The ISNA news agency did not give a direct quote from Oil Minister Gholamhossein Nozari. A senior oil official last month said "nearly all" of Iran's crude oil sales were now being paid for in non-U.S. currencies.
For nearly two years, OPEC's second biggest producer has been reducing its exposure to the dollar, saying the weak U.S. currency is eroding its purchasing power.
Iranian President Mahmoud Ahmadinejad, who often rails against the West, has called the U.S. currency a "worthless piece of paper."
Foes since Iran's 1979 Islamic revolution, Tehran and Washington are also at odds over Tehran's disputed nuclear programme as well as over policy in Iraq.
"In line with the policy of selling crude oil in currencies other than the U.S. dollar, currently the sale of our country's oil in U.S. dollars has been completely eliminated," ISNA reported after talking with Nozari.
Nozari told ISNA: "In regards to the decrease in the dollar's value and the loss exporters of crude oil have endured from this trend, the dollar is no longer a reliable currency."

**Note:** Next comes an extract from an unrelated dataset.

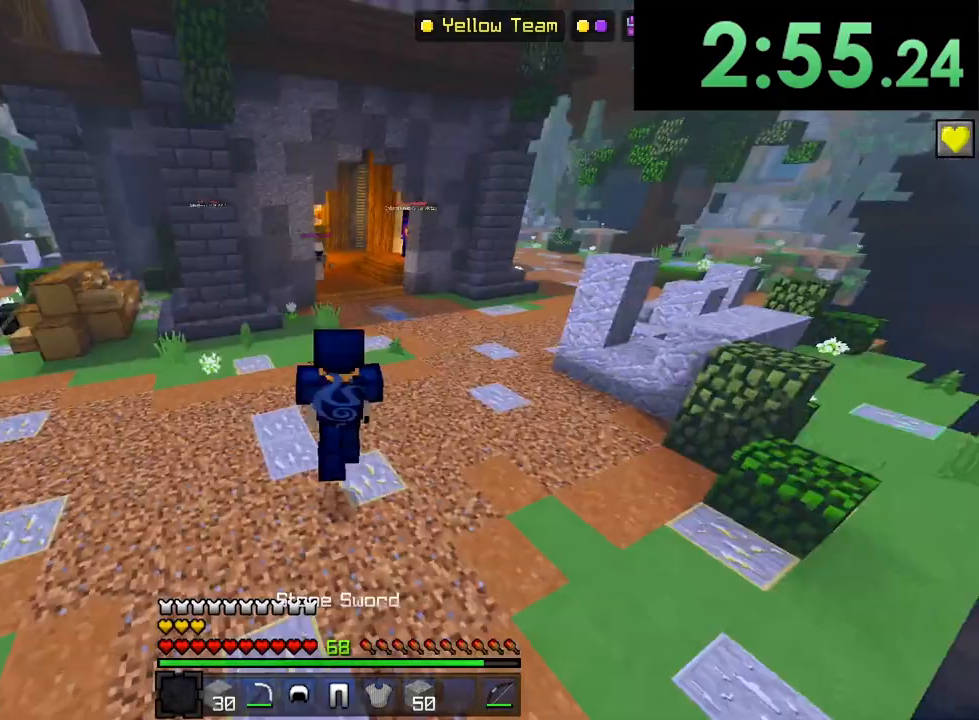
{"dt_ms": 1000, "buttons": ["R2"], "left_stick": "up", "right_stick": "center", "button_events": [[67, "TRIANGLE", "up"], [150, "L3", "up"], [150, "TRIANGLE", "down"], [217, "L3", "down"], [217, "TRIANGLE", "up"], [267, "TRIANGLE", "down"], [317, "L3", "up"], [467, "TRIANGLE", "up"], [500, "TRIANGLE", "down"], [550, "TRIANGLE", "up"], [600, "TRIANGLE", "down"], [650, "TRIANGLE", "up"], [683, "TRIANGLE", "down"], [717, "TRIANGLE", "up"], [767, "TRIANGLE", "down"], [817, "TRIANGLE", "up"], [867, "TRIANGLE", "down"], [900, "TRIANGLE", "up"], [950, "TRIANGLE", "down"], [983, "TRIANGLE", "up"]]}
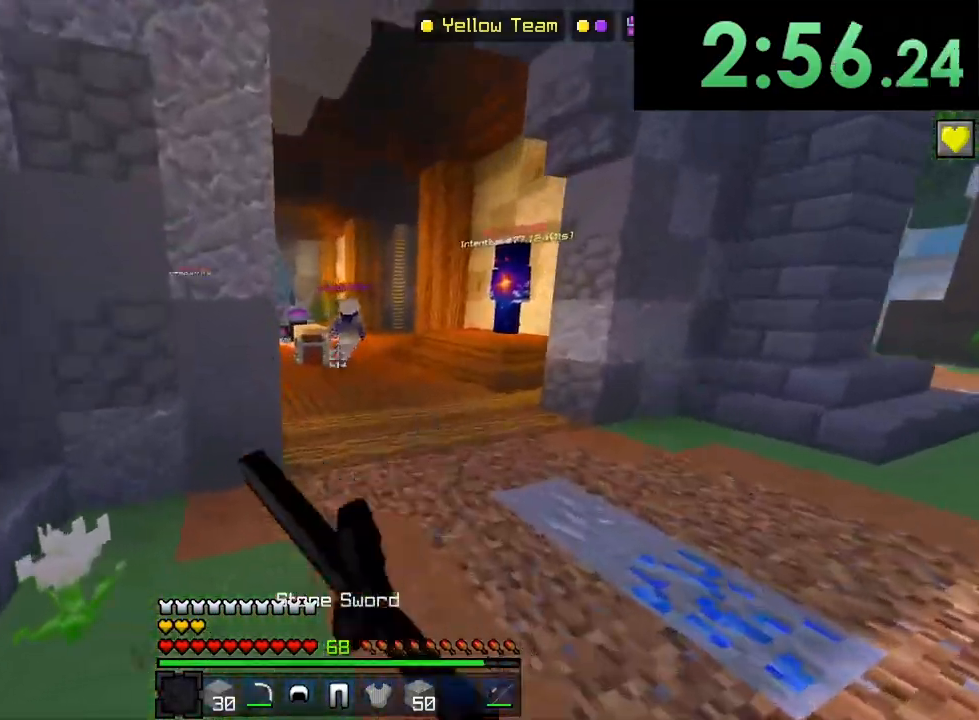
{"dt_ms": 500, "buttons": ["R2"], "left_stick": "up", "right_stick": "center", "button_events": [[33, "TRIANGLE", "down"], [50, "TRIANGLE", "up"]]}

"This is why, at the meeting of the heads of states, Iran proposed to OPEC members that a currency (for oil exports) would be determined that would be reliable and would not cause any loss to exporter countries," he said.
At a November summit of Organization of the Petroleum Exporting Countries heads of state, Iran suggested oil should be sold in a basket of currencies rather than dollars, but failed to win over other members except Venezuela.
Ahmadinejad and his Venezuelan counterpart, Hugo Chavez, are vocal critics of U.S. influence in the world.
Hojjatollah Ghanimifard, international affairs director of the state owned National Iranian Oil Company, last month told Reuters that most of Iran's oil export earnings were in euros, with some in yen.